Using Data Science to Predict NHL Outcomes

Using Data Science to Predict NHL Outcomes

Project Overview

This project focuses on building and comparing multiple machine learning models to predict NHL game outcomes, leveraging both bookmaker odds and engineered in-game features. The analysis spans logistic regression (GLM), random forest, XGBoost, and neural networks, culminating in a meta-model ensemble for improved accuracy.
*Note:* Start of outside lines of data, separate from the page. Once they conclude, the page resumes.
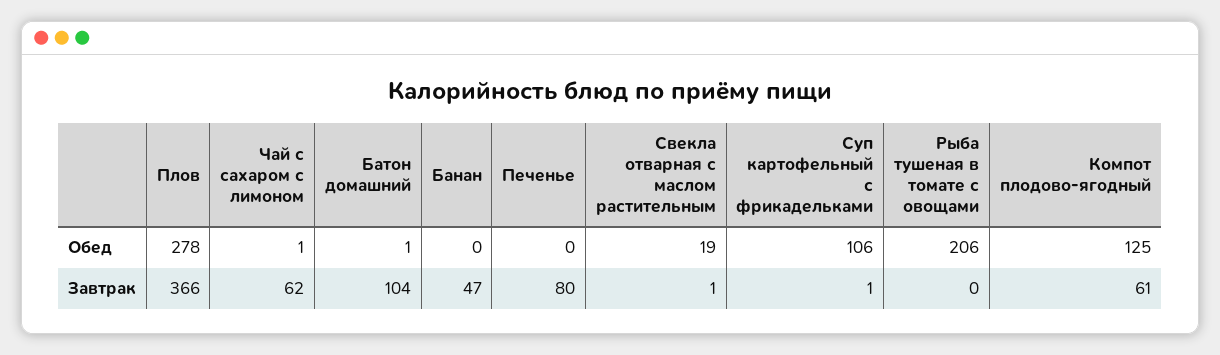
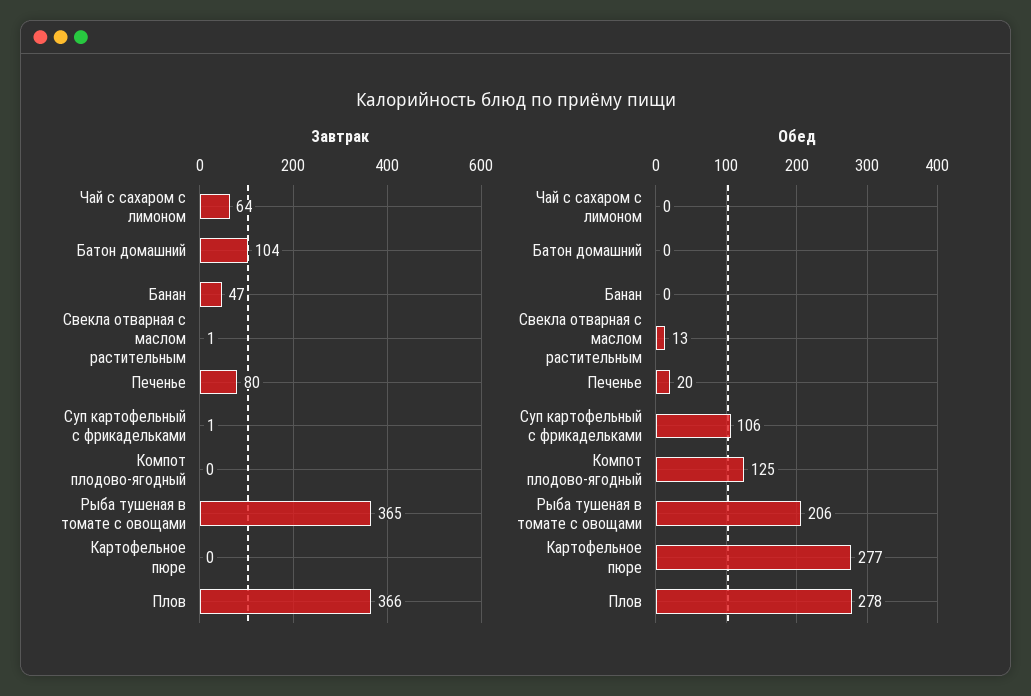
  {
    "Обед": {
      "Плов": 278,
-     "Чай с сахаром с лимоном": 1,
+     "Чай с сахаром с лимоном": 0,
-     "Батон домашний": 1,
+     "Батон домашний": 0,
      "Банан": 0,
-     "Печенье": 0,
+     "Печенье": 20,
-     "Свекла отварная с маслом растительным": 19,
+     "Свекла отварная с маслом растительным": 13,
      "Суп картофельный с фрикадельками": 106,
      "Рыба тушеная в томате с овощами": 206,
-     "Компот плодово-ягодный": 125
+     "Компот плодово-ягодный": 125,
+     "Картофельное пюре": 277
    },
    "Завтрак": {
      "Плов": 366,
-     "Чай с сахаром с лимоном": 62,
+     "Чай с сахаром с лимоном": 64,
      "Батон домашний": 104,
      "Банан": 47,
      "Печенье": 80,
      "Свекла отварная с маслом растительным": 1,
      "Суп картофельный с фрикадельками": 1,
-     "Рыба тушеная в томате с овощами": 0,
+     "Рыба тушеная в томате с овощами": 365,
-     "Компот плодово-ягодный": 61
+     "Компот плодово-ягодный": 0,
+     "Картофельное пюре": 0
    }
  }

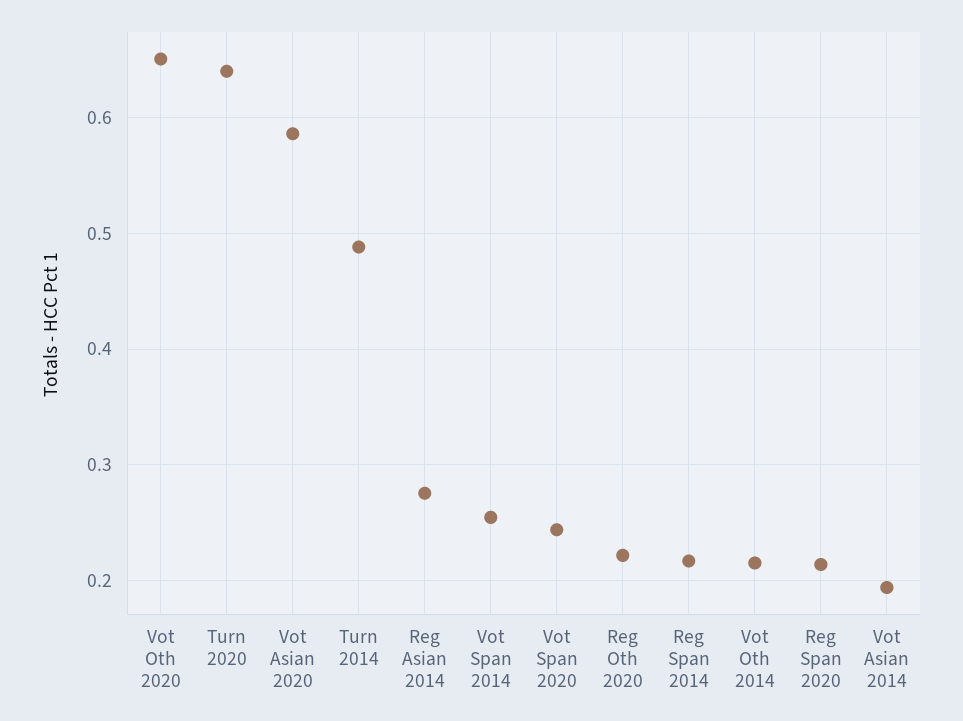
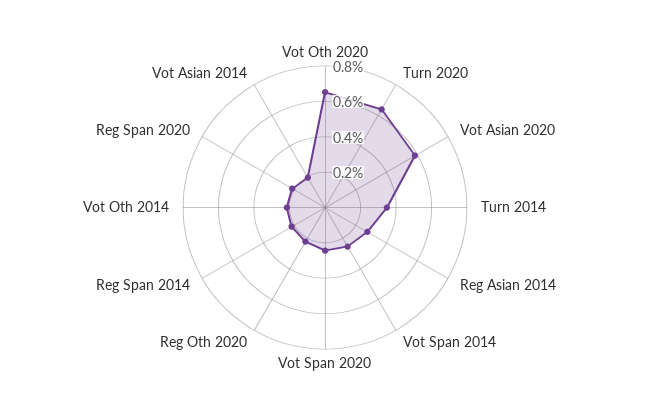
  {
    "Vot Oth 2020": 0.65,
    "Turn 2020": 0.64,
    "Vot Asian 2020": 0.59,
-   "Turn 2014": 0.49,
+   "Turn 2014": 0.35,
    "Reg Asian 2014": 0.28,
    "Vot Span 2014": 0.25,
    "Vot Span 2020": 0.24,
    "Reg Oth 2020": 0.22,
    "Reg Span 2014": 0.22,
    "Vot Oth 2014": 0.22,
    "Reg Span 2020": 0.21,
    "Vot Asian 2014": 0.19
  }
Brief earlier experiments also explored player-level scoring predictions, but the main emphasis is on game-level predictions and betting analysis.

Methodology

Data Sources

  • NHL API: Official team, game, and event data
  • Bookmaker Odds: Scraped pre-game odds and implied probabilities

Feature Engineering

  • Created dozens of engineered features capturing momentum, rest, team strengths, and contextual bookmaker information
  • Data split to ensure prospective, non-leaky training and testing

Modeling & Evaluation

  • Base Models: Generalized Linear Model (GLM), Random Forest, XGBoost, Neural Network
  • Ensemble: Meta-model stacking for optimal performance
  • Evaluation: Employed ROC AUC, calibration plots, and profit/loss analysis using simulated betting strategies to measure real-world value
  • Used rolling-origin cross-validation to maintain a prospective forecast structure

Key Results

  • Meta-ensemble model consistently outperformed individual base models on ROC AUC and real betting profit metrics
  • Demonstrated the potential to identify market inefficiencies and optimize edge in sports betting
  • Visualized calibration and ROC results to validate practical predictive utility

Tools & Technologies

  • Languages: R, Python
  • Frameworks: Tidymodels (R), Scikit-Learn, XGBoost, Keras/TensorFlow
  • Visualization: ggplot2, Plotly, Matplotlib

Visualizations

Model Confusion Matrices Model ROCAUC Performance Bookmaker Commission Distribution

Application & Further Reading

Conclusion & Next Steps

  • Model provided actionable signals for sports betting and identified bookmakers’ inefficiencies.
  • Future work: Expand to live/in-play predictions, automate data ingestion, and refine ensemble meta-learning for additional sports and markets.